Some records slip beneath nearly every radar. These brilliant albums end up not only missing out on end of year plaudits but throughout the year these records failed to procure the reams of verbiage they deserved. These are the outsiders; the records which people weren't brave enough to crank out on their airwaves, nor to fill a page or two of their publications with. These are the records so special that our writers sent death threats to our offices for not including them in DiS' 50 albums of 2008.
So without further ado, these are the eight that you (and we) should have been celebrating.
Marnie Stern
This Is It and I Am It and You Are It and So Is That and He Is It and She Is It and It Is It and That Is That
(Kill Rock Stars)
Damn she moves fast! It’s only been a year since In Advance on the Broken Arm showcased more ideas than Sonic Youth’s whole career, and Marnie Stern is already back with her self-proclaimed “pop album”, which does indeed sound like shiny-happy R’n’B if you squint your brain, so the ultra-complex guitar-lines turn into glimmering synth parts. Musically, this isn’t a huge leap forward from the debut, but at least four stand-out tracks rock HARD, even anthemically, rather than just FAST, to fit in more notes that suggest new textures. Comparisons to Van Halen, Mick Barr, and those fictive time-travellers Wyld Stallyns (!) are warranted, but also Tom Verlaine and Robert Fripp who know about restraint and emotion. In places Marnie wants the guitars to sound brittle, inorganic and crystalline, but elsewhere like a rush of neurotransmitters on a molecular level – y’know: a feeling.

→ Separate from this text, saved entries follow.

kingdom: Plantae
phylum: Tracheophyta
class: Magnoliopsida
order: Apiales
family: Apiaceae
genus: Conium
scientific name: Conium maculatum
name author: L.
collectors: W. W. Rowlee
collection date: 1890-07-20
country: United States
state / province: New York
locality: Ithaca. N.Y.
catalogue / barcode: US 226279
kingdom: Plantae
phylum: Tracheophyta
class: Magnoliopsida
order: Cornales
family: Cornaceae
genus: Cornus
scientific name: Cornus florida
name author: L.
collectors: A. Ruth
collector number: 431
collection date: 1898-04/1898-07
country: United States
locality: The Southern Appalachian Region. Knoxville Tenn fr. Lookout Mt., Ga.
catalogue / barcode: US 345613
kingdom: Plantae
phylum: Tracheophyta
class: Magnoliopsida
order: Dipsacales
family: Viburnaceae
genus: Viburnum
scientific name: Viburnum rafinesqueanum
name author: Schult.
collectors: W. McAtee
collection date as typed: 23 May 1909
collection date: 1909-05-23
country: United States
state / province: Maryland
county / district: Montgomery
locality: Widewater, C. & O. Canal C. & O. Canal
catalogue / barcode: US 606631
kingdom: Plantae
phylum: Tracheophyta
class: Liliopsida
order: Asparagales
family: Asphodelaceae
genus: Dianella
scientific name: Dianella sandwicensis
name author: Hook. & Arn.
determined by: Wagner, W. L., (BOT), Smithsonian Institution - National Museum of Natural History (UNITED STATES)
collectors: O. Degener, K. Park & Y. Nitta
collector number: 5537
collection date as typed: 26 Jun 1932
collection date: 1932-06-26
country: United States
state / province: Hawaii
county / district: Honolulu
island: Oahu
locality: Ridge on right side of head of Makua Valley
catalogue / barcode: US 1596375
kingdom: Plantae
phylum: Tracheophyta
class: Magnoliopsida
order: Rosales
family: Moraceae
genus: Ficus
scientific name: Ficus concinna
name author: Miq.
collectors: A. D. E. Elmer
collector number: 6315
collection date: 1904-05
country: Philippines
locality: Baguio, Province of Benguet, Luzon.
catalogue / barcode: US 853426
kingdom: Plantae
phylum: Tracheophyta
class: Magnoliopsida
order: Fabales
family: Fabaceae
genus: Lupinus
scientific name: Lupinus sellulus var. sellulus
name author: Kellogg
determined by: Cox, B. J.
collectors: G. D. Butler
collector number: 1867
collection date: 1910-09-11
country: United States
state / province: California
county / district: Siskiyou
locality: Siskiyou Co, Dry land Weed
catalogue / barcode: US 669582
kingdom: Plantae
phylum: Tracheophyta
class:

Admittedly, Marnie’s shred-guitar style might not win you over straight off, making this one of those occasional gambles you have to take, that proves more rewarding with each listen. Vespertine and Ys emphasised melodic complexity, impressionistically, and yet stand above a decade of alternative music with their depictions of New Love as New World; everything enriched because of the central “You” or “Him”. Less physical, but no less daringly personal, This Is It is about getting inside someone’s head, and making sense of what’s in your own.